I’ll admit up front that I know very little about CSS–just enough to be dangerous. As a result, I’ve been struggling with creating the layout for a new Web site.  I’ve been doing everything else possible, but today I just had to do something to rationalize things. So I sat down with a book: CSS The Definitive Guide.

If this is the “definitive” guide, we’re in trouble. CSS is confusing, and this book doesn’t do much to lessen the confusion. I don’t have the time or the inclination to write a full review of a book that was published in 2006.  Suffice it to say that I very highly recommend that you find some other book to get your information from.

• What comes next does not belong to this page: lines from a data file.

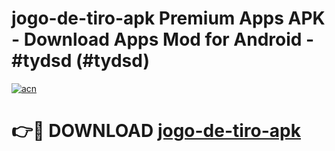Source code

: # jogo-de-tiro-apk Premium Apps APK - Download Apps Mod for Android - #tydsd (#tydsd)

[![acn](https://github.com/user-attachments/assets/0f9c940e-d8b0-45ae-aac7-cd30a18b3e1c)](https://apps.libra.edu.pl/?title=jogo-de-tiro-apk&ref=10FE)

# 👉🔴 DOWNLOAD [jogo-de-tiro-apk](https://apps.libra.edu.pl/?title=jogo-de-tiro-apk&ref=10FE)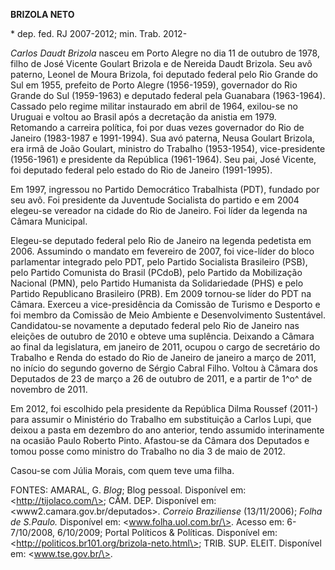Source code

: **BRIZOLA NETO**

\* dep. fed. RJ 2007-2012; min. Trab. 2012-

*Carlos Daudt Brizola* nasceu em Porto Alegre no dia 11 de outubro de
1978, filho de José Vicente Goulart Brizola e de Nereida Daudt Brizola.
Seu avô paterno, Leonel de Moura Brizola, foi deputado federal pelo Rio
Grande do Sul em 1955, prefeito de Porto Alegre (1956-1959), governador
do Rio Grande do Sul (1959-1963) e deputado federal pela Guanabara
(1963-1964). Cassado pelo regime militar instaurado em abril de 1964,
exilou-se no Uruguai e voltou ao Brasil após a decretação da anistia em
1979. Retomando a carreira política, foi por duas vezes governador do
Rio de Janeiro (1983-1987 e 1991-1994). Sua avó paterna, Neusa Goulart
Brizola, era irmã de João Goulart, ministro do Trabalho (1953-1954),
vice-presidente (1956-1961) e presidente da República (1961-1964). Seu
pai, José Vicente, foi deputado federal pelo estado do Rio de Janeiro
(1991-1995).

Em 1997, ingressou no Partido Democrático Trabalhista (PDT), fundado por
seu avô. Foi presidente da Juventude Socialista do partido e em 2004
elegeu-se vereador na cidade do Rio de Janeiro. Foi líder da legenda na
Câmara Municipal.

Elegeu-se deputado federal pelo Rio de Janeiro na legenda pedetista em
2006. Assumindo o mandato em fevereiro de 2007, foi vice-líder do bloco
parlamentar integrado pelo PDT, pelo Partido Socialista Brasileiro
(PSB), pelo Partido Comunista do Brasil (PCdoB), pelo Partido da
Mobilização Nacional (PMN), pelo Partido Humanista da Solidariedade
(PHS) e pelo Partido Republicano Brasileiro (PRB). Em 2009 tornou-se
líder do PDT na Câmara. Exerceu a vice-presidência da Comissão de
Turismo e Desporto e foi membro da Comissão de Meio Ambiente e
Desenvolvimento Sustentável. Candidatou-se novamente a deputado federal
pelo Rio de Janeiro nas eleições de outubro de 2010 e obteve uma
suplência. Deixando a Câmara ao final da legislatura, em janeiro de
2011, ocupou o cargo de secretário do Trabalho e Renda do estado do Rio
de Janeiro de janeiro a março de 2011, no início do segundo governo de
Sérgio Cabral Filho. Voltou à Câmara dos Deputados de 23 de março a 26
de outubro de 2011, e a partir de 1^o^ de novembro de 2011.

Em 2012, foi escolhido pela presidente da República Dilma Roussef
(2011-) para assumir o Ministério do Trabalho em substituição a Carlos
Lupi, que deixou a pasta em dezembro do ano anterior, tendo assumido
interinamente na ocasião Paulo Roberto Pinto. Afastou-se da Câmara dos
Deputados e tomou posse como ministro do Trabalho no dia 3 de maio de
2012.

Casou-se com Júlia Morais, com quem teve uma filha.

FONTES: AMARAL, G. *Blog*; Blog pessoal. Disponível em:
\<http://tijolaco.com/\>; CÂM. DEP. Disponível em:
\<www2.camara.gov.br/deputados\>. *Correio Braziliense* (13/11/2006);
*Folha de S.Paulo.* Disponível em: \<www.folha.uol.com.br/\>. Acesso em:
6-7/10/2008, 6/10/2009; Portal Políticos & Políticas. Disponível em:
\<http://politicos.br101.org/brizola-neto.html\>; TRIB. SUP. ELEIT.
Disponível em: \<www.tse.gov.br/\>.
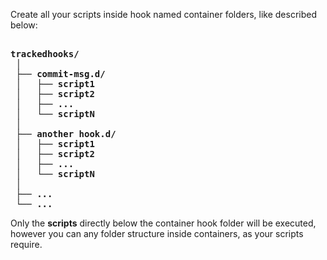 Create all your scripts inside hook named container folders, like described below:

<pre><strong>
trackedhooks/
 │
 ├── commit-msg.d/
 │   ├── script1
 │   ├── script2
 │   ├── ...
 │   └── scriptN
 │
 ├── another hook.d/
 │   ├── script1
 │   ├── script2
 │   ├── ...
 │   └── scriptN
 │
 ├── ...
 └── ...
</strong></pre>

Only the **scripts** directly below the container hook folder will be executed,
however you can any folder structure inside containers, as your scripts require.

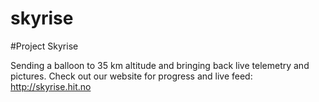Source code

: skyrise
=======

#Project Skyrise

Sending a balloon to 35 km altitude and bringing back live telemetry and pictures. Check out our website for progress and live feed: http://skyrise.hit.no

One thing I’ve had a lot of trouble with in CSS is positioning elements on the page–making things appear where I want them to. So I turned to the “Floating and Positioning” chapter of the book, which appears to have a reasonably good discussion of the topic.  I say appears because it turns out that the book’s description of the offset properties in the “Basic Concepts” part of the chapter is completely misleading:

[The offset] properties describe an offset from the nearest side of the containing block (thus the term offset). For example, top describes how far the top margin edge of the positioned element should be placed from the top of its containing block.

Whereas that’s true for absolute positioning, it’s not at all true for relative positioning. The offsets for relative positioning, as the book points out 30 pages later, are offsets from where the element would normally be positioned.  With relative positioning, the offsets have nothing to do with the edges of the containing block.

It’s nice that the book eventually points out the difference, but failing to call out the difference in the overview discussion is a grave omission.

The implementation of CSS falls far short of the goal of creating a robust, easy to use, and easy to understand language for specifying the layout and appearance of Web pages. There are times when I think that the whole of CSS is a joke perpetrated by people who are laughing at those of us who try to use it.